Very few people of any age understood how local computing (or any computing) works. There's probably more now since most of the world is connected.

Profit scale has reached a point where commercial OS creators have to do stuff like shove ads into the UI. There's probably more legitimate need from non-developers to use Linux now than ever before, just to get a better base-line user experience.

You are right. Most will never care. I think of it like, lets try to keep the lights on for the folks that inevitably get burned and need an escape hatch. Many will not, but always some will. At least that's my way of not being a techno-nihilist.

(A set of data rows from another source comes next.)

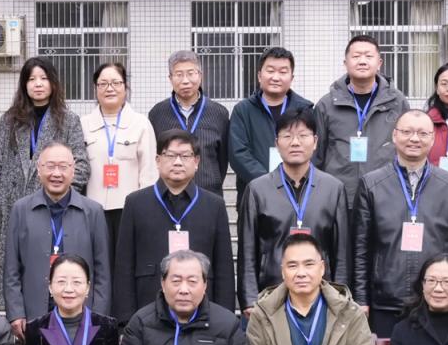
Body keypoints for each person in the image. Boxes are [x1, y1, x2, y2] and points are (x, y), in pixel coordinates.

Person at [353, 109, 448, 338]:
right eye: (407, 132)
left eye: (422, 133)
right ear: (394, 135)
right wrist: (361, 298)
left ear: (433, 139)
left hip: (437, 299)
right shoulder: (371, 184)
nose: (414, 139)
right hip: (385, 298)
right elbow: (361, 248)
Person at [0, 58, 90, 295]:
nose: (38, 84)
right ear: (24, 84)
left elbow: (81, 166)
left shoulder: (68, 120)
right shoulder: (9, 120)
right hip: (13, 206)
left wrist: (60, 196)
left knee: (50, 270)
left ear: (53, 83)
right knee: (14, 270)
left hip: (54, 208)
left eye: (44, 78)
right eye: (32, 79)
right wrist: (1, 194)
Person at [113, 130, 235, 323]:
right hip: (146, 311)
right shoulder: (136, 203)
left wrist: (225, 320)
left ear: (196, 162)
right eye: (170, 155)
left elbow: (224, 268)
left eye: (185, 156)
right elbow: (124, 266)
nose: (177, 162)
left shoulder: (214, 205)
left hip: (203, 312)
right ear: (158, 160)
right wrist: (125, 321)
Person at [237, 109, 350, 309]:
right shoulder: (257, 189)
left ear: (315, 142)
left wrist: (340, 296)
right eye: (287, 136)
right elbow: (247, 250)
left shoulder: (333, 189)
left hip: (322, 296)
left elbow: (341, 251)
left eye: (303, 135)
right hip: (270, 294)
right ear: (276, 143)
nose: (295, 142)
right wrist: (249, 300)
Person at [2, 142, 110, 340]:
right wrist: (16, 312)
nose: (56, 173)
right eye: (50, 166)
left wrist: (99, 316)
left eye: (63, 167)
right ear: (39, 169)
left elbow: (102, 270)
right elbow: (11, 268)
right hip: (34, 313)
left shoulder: (93, 211)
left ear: (73, 170)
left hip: (82, 314)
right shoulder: (21, 210)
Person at [314, 35, 408, 202]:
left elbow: (407, 148)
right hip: (339, 195)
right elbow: (317, 154)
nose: (362, 61)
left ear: (379, 63)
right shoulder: (326, 104)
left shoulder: (397, 102)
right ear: (345, 63)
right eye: (356, 56)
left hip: (386, 194)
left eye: (368, 56)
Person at [80, 61, 158, 263]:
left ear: (125, 87)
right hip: (93, 209)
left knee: (125, 263)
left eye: (116, 82)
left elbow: (149, 172)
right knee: (97, 263)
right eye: (103, 83)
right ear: (95, 88)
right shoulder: (83, 125)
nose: (110, 88)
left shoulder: (141, 124)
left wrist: (145, 209)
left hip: (129, 209)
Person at [228, 47, 313, 196]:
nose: (276, 77)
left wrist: (291, 181)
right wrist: (269, 183)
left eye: (283, 72)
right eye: (270, 71)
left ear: (291, 78)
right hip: (255, 193)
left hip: (297, 192)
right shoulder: (243, 110)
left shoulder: (305, 109)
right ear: (259, 76)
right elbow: (238, 154)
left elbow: (312, 150)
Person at [146, 50, 230, 197]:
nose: (185, 80)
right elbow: (155, 157)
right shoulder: (157, 113)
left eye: (191, 73)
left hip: (209, 195)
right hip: (167, 196)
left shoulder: (219, 113)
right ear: (170, 78)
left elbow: (222, 159)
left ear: (200, 75)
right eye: (179, 75)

>> Do we want our fundamental computing environment to be ultimately under our control, or controlled by private interests with their own incentives?

Define "our".

Because having general compute under developer/engineering control does not mean end-users want, need, or should, tinker inside appliances.

So there are two definitions of our: our end-users, and ourselves the engineers.

Worldwide, in aggregate, far more harms come to users from malware, destroying work at the office and life memories at home, than benefits from non-tech-savvy users being able to agree to a dialog box (INSTALL THIS OR YOUR VOTING REGISTRATION WILL BE SWITCHED IN 30 MINUTES!!!) and have rootkits happen.

Our (hackers) tinkering being extra-steps guardrailed by hardware that we can work within, to help us help general computing become as "don't make me think, and don't do me harm" as a nightstand radio clock, seems a good thing.

Not hard to see through the false "only two cases" premise of the quote, however un-hip to agree so.